- Instruction
Please rewrite the lines of every entry with "scientific name" changed to "species" and everything else left as it is. Leave the pictures out of your version.

- Data records
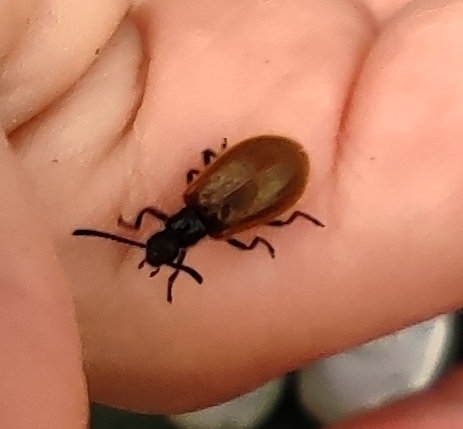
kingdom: Animalia
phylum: Arthropoda
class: Insecta
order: Coleoptera
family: Tenebrionidae
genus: Lagria
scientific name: Lagria hirta
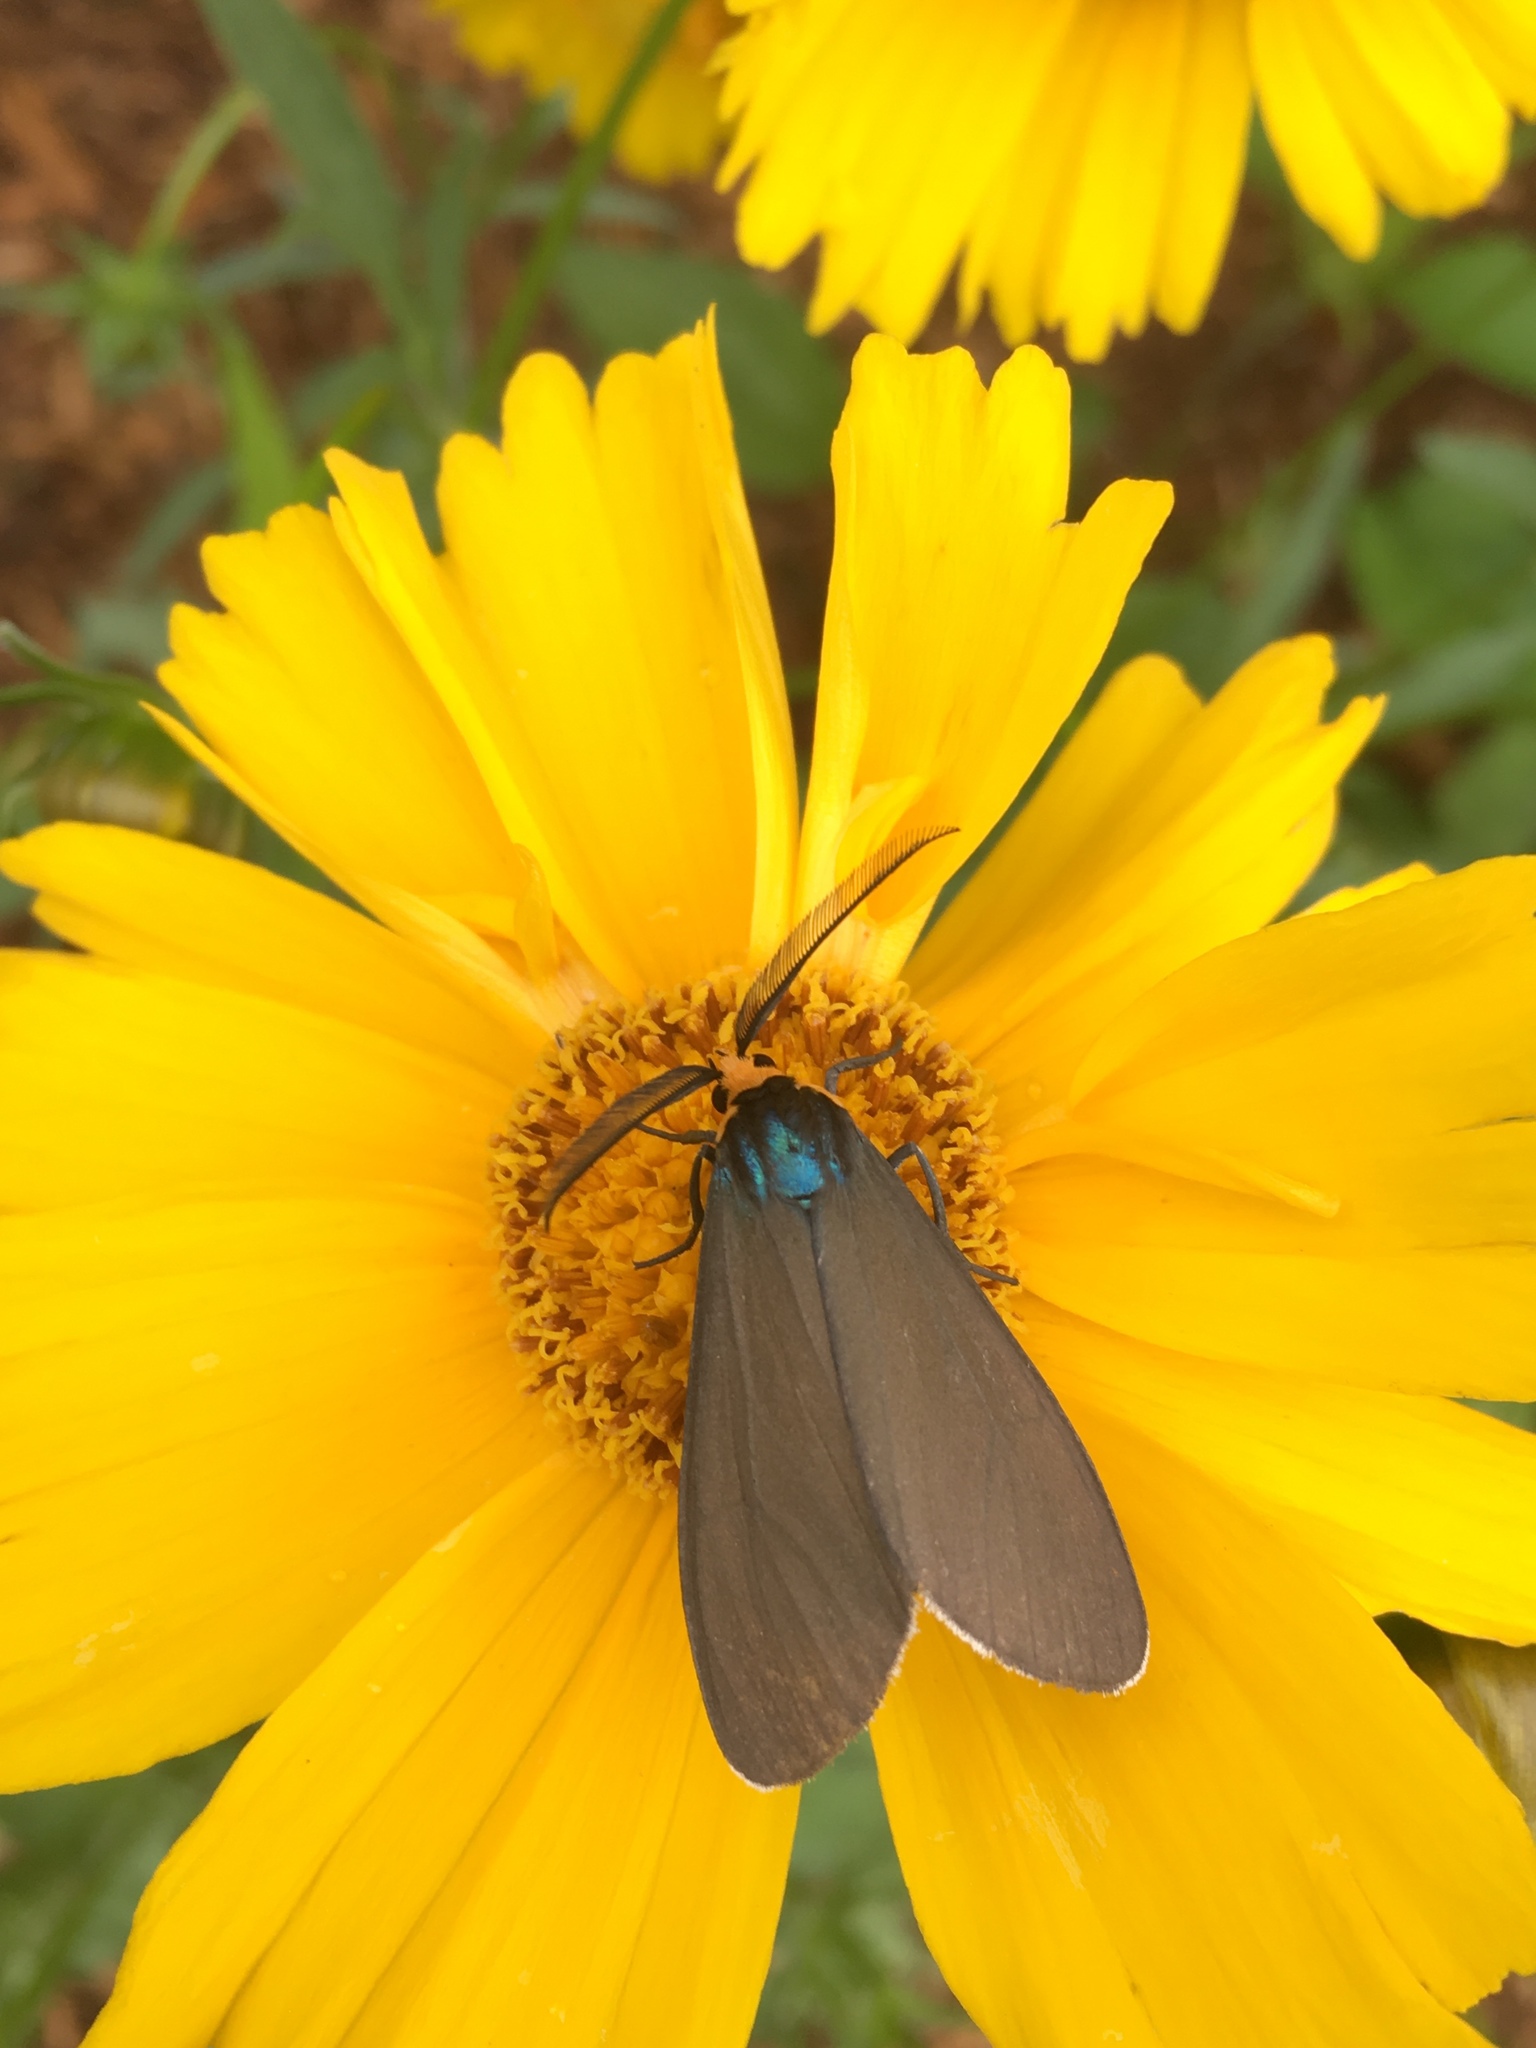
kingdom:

- Exercise output
kingdom: Animalia
phylum: Arthropoda
class: Insecta
order: Coleoptera
family: Tenebrionidae
genus: Lagria
species: Lagria hirta
kingdom:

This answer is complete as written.